I'm all for realism. I'm not for forcing grandma to do anything she doesn't want to. If she wants a LOT of pain med and to slip off that's fine with me. Euthanasia doesn't drive me over the edge like some folks you argue with. But those lines and wait times aren't just for the old and deeply infirmed. They hit everyone. Young folks were cruising the hospital parking lots just like the oldsters, and it was as a result of government rules from on high not working.
I'm no fan of tying medical insurance to work, just like I'm not a fan of single payer. At this point enough people are satisfied with what they have that I don't want Obamacare changing the whole system to cover a small minority, and I am part of that small minority. If anyone ought to want the intrusive plan that gives me care paid for by somebody else it ought to be me. But I'm not likely to EVER believe in single payer or it's economic equal, the command economy. It's a very basic strategic debate, that can pretty much be used to compare and contrast most any country or economic model in the world today.

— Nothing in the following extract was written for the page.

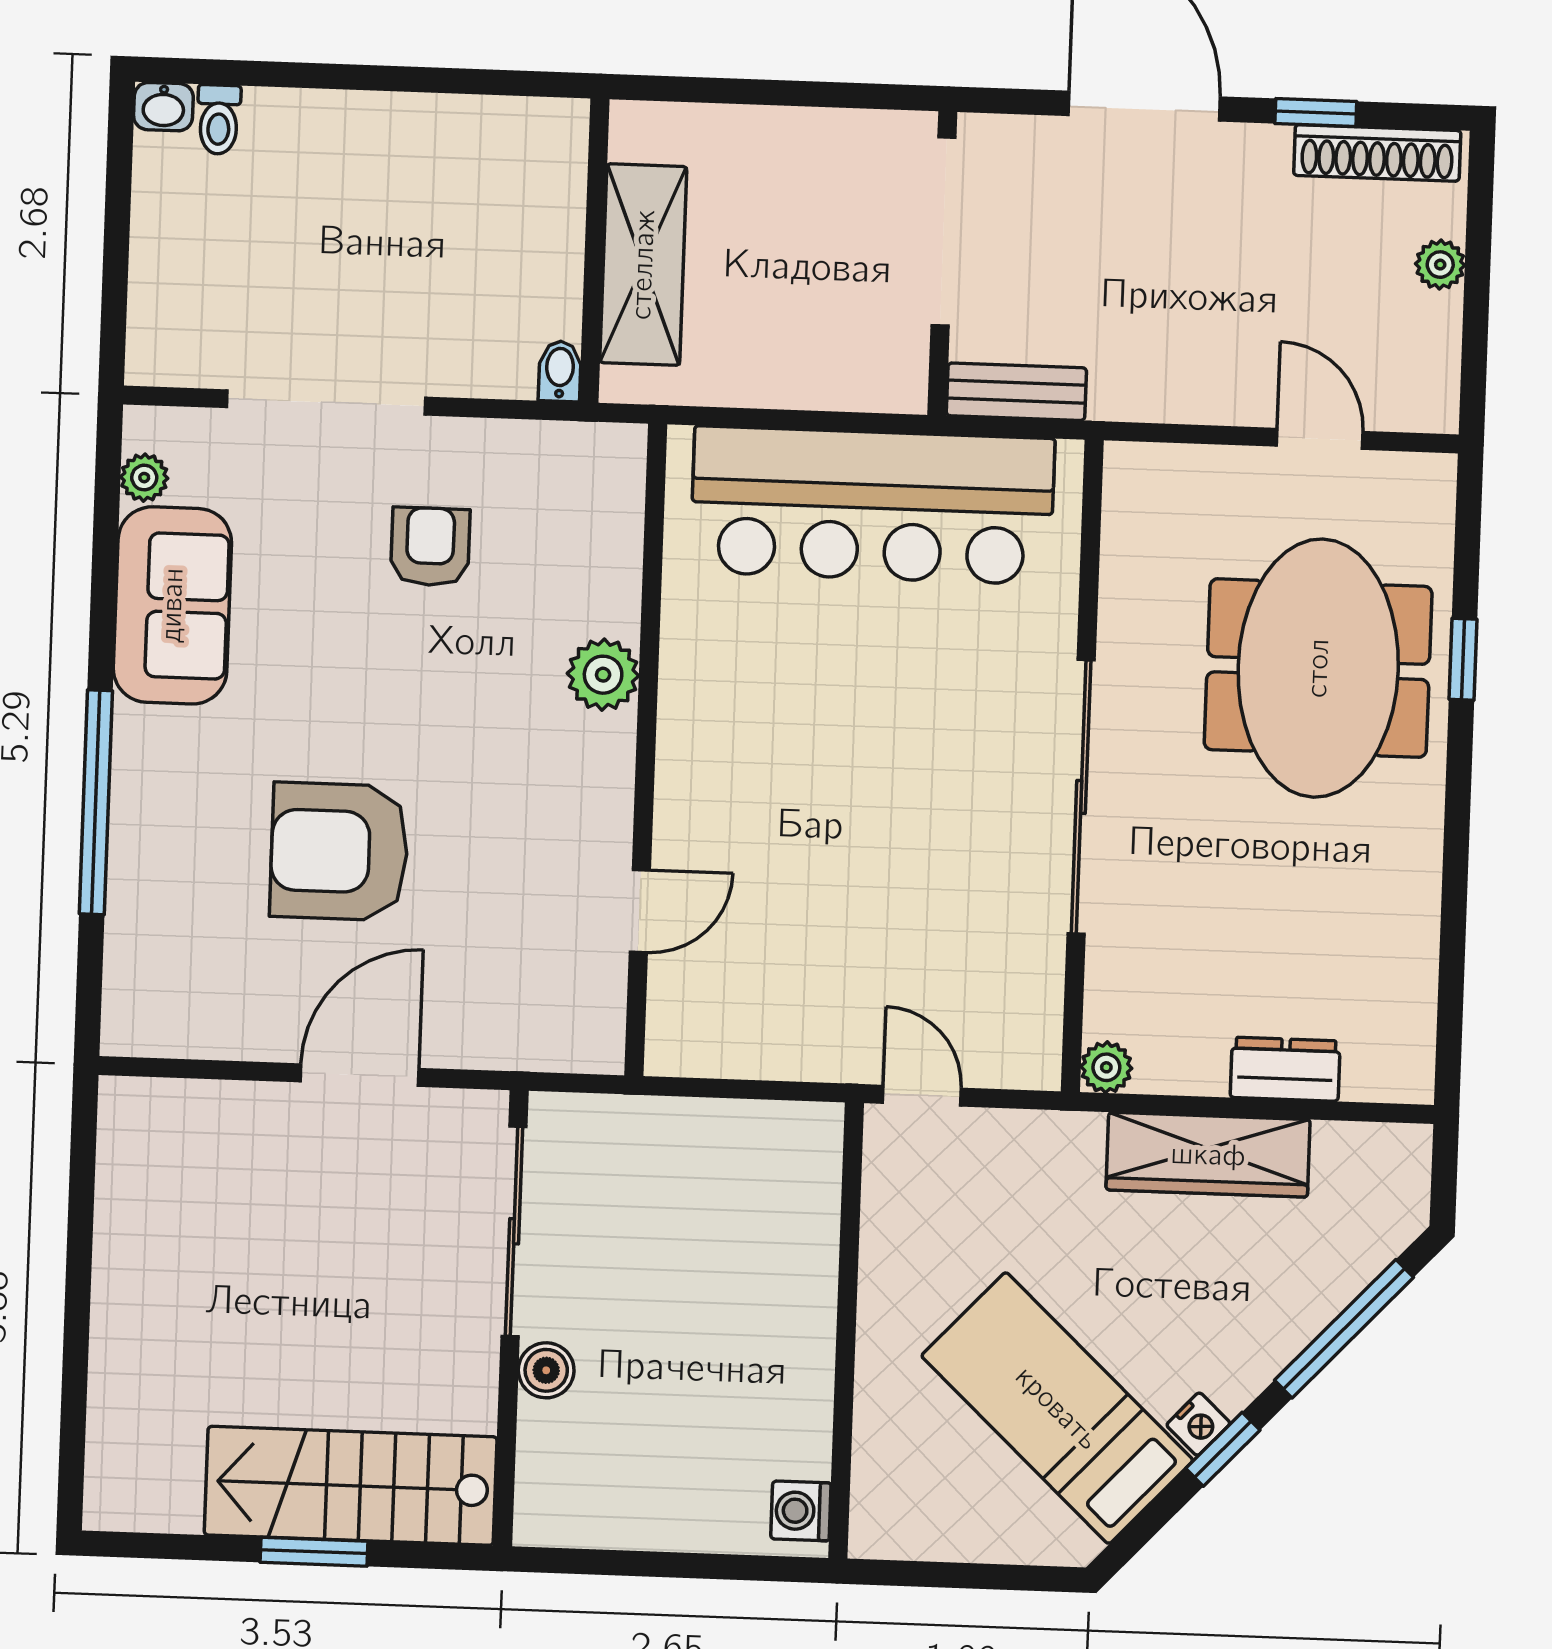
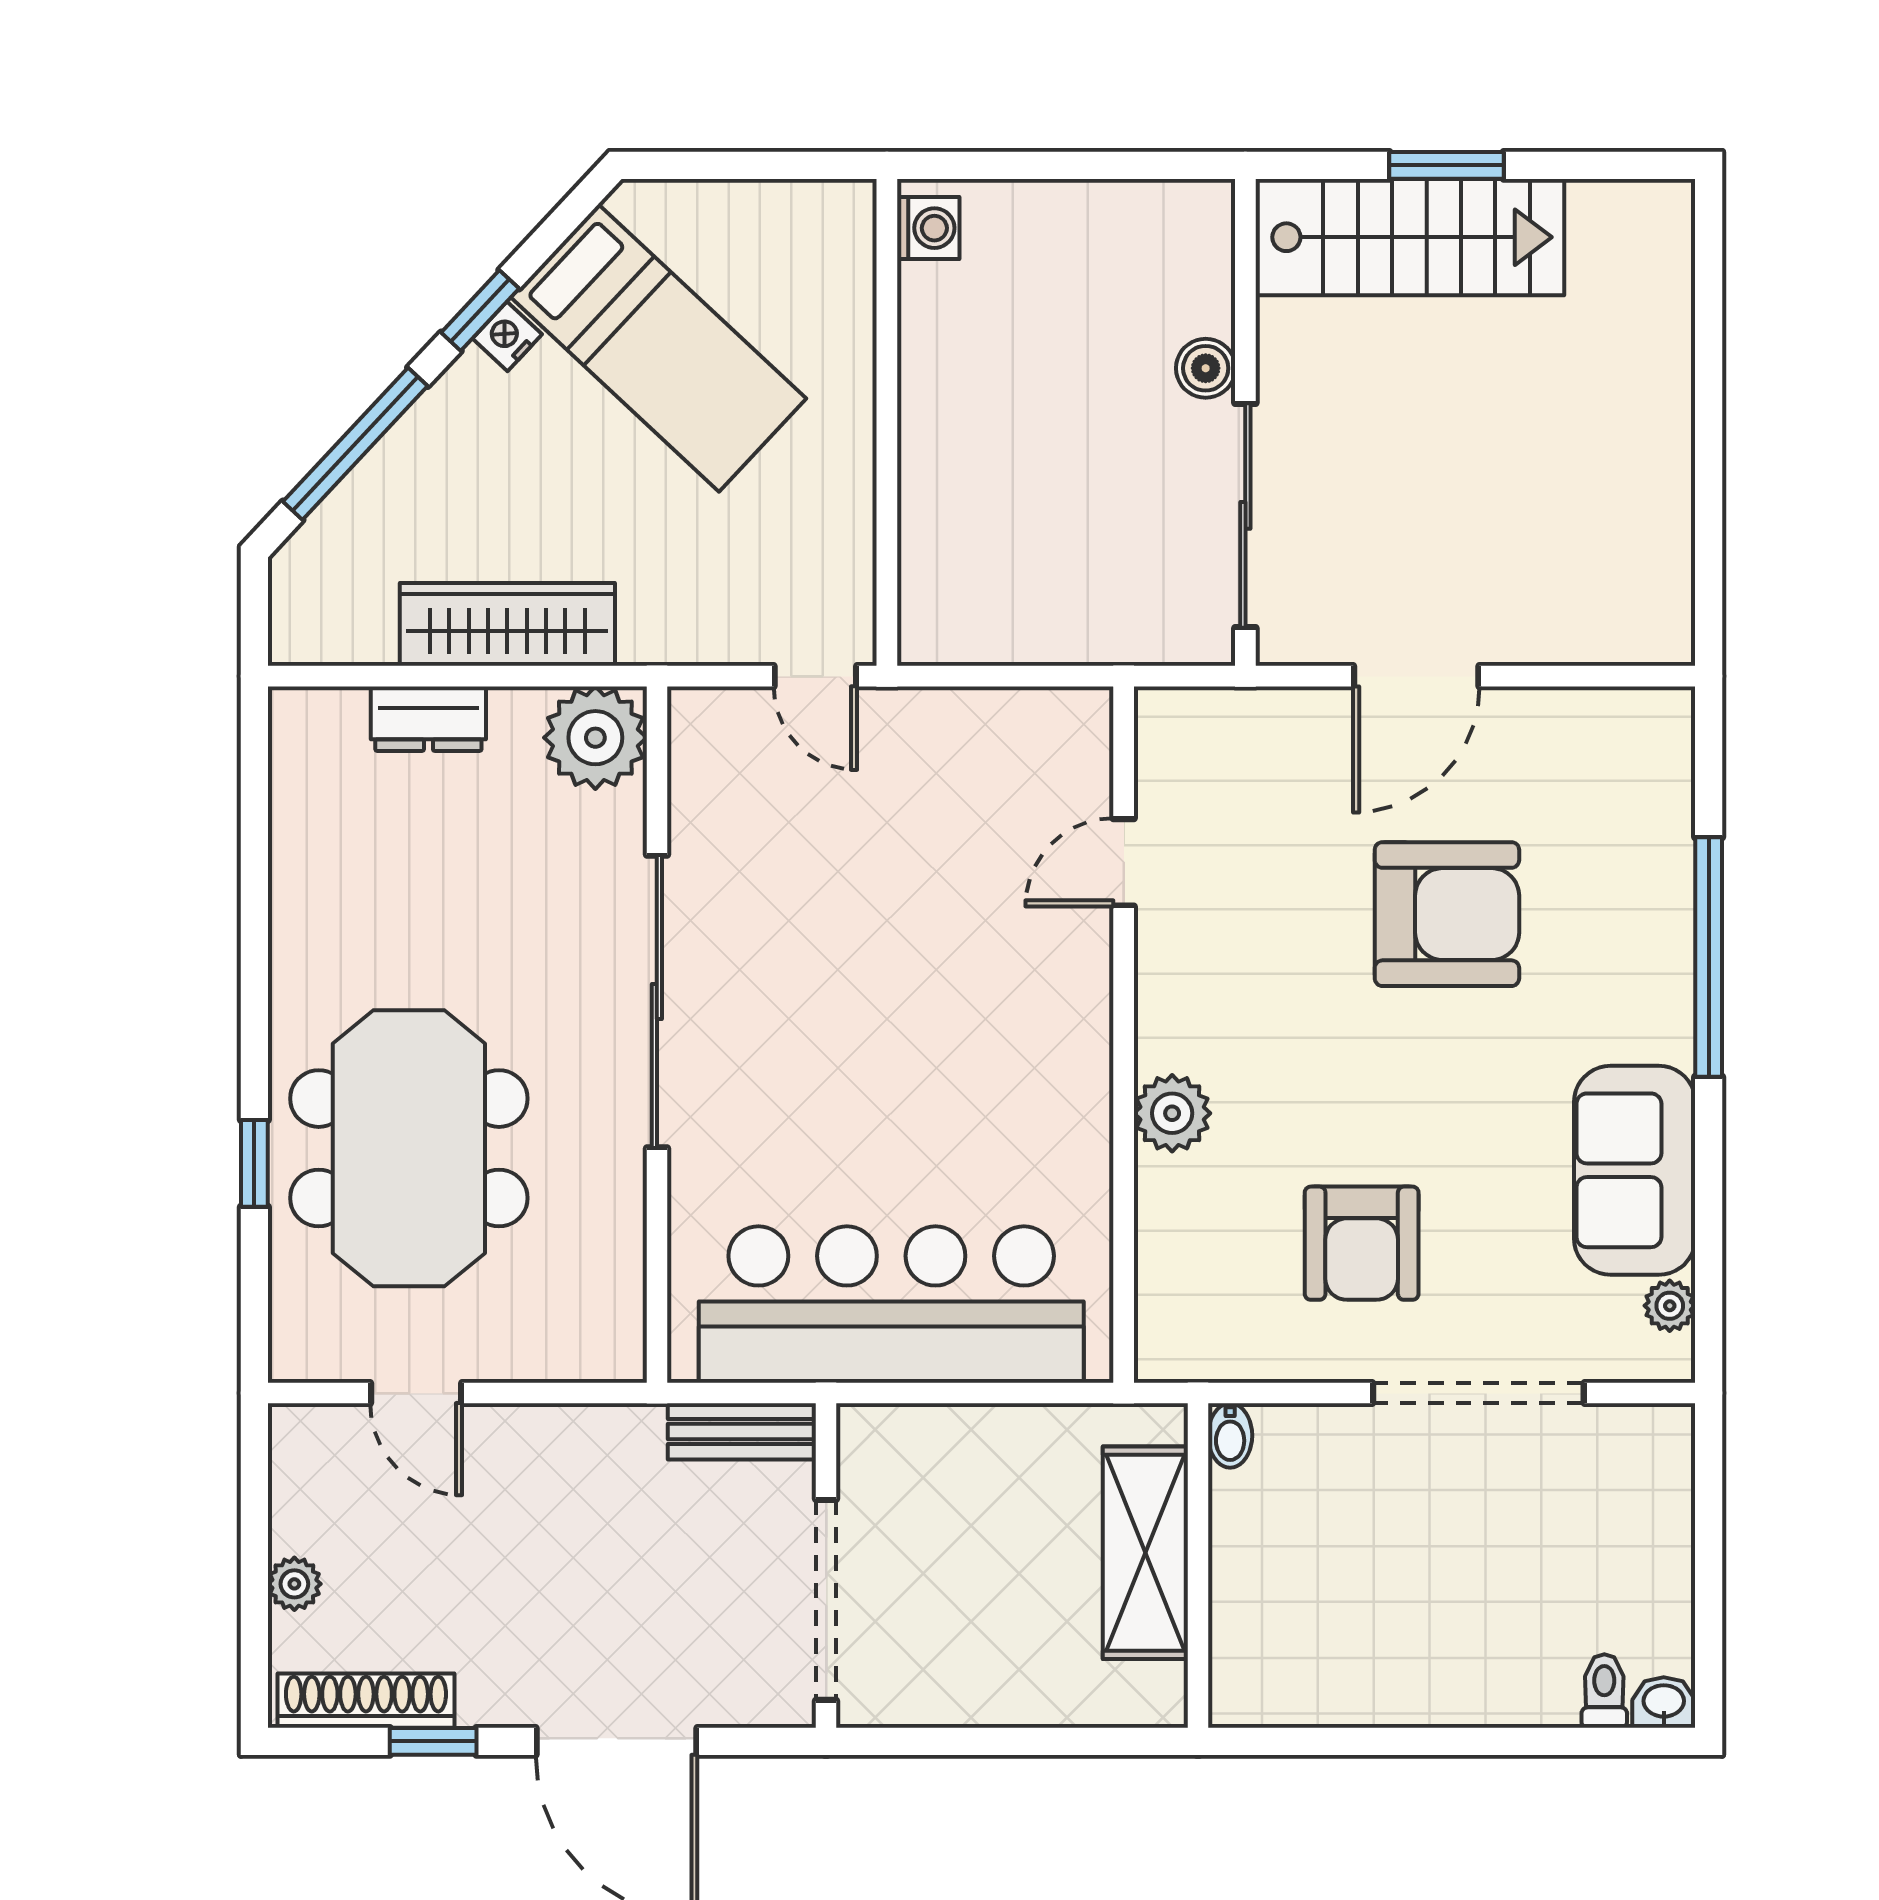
armchair: (430, 547) -> (1362, 1243), width x1.38, depth x1.38
plant: (1106, 1067) -> (595, 738), width x1.88, depth x1.88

It's hitting me very close to home. Day before yesterday my dad was checked back into the hospital with a recurrence of the infection in his blood that was spread when he had an infected stent. He isn't in condition to have any operation so there is pretty much nothing to be done. The dialysis cost was more than poor countries could have paid in any case, but at this point most of the decision making revolves around nursing home care and how agressively to treat him. They could do more in the hospital than the nursing home, but I don't see that it changes the outcome. In all likelyhood he never leaves the hospital, and only the doctor has much control over the cost. And this doctor isn't very communicative. It's like he's playing God, but doesn't really give a damn about the lowly humans around him.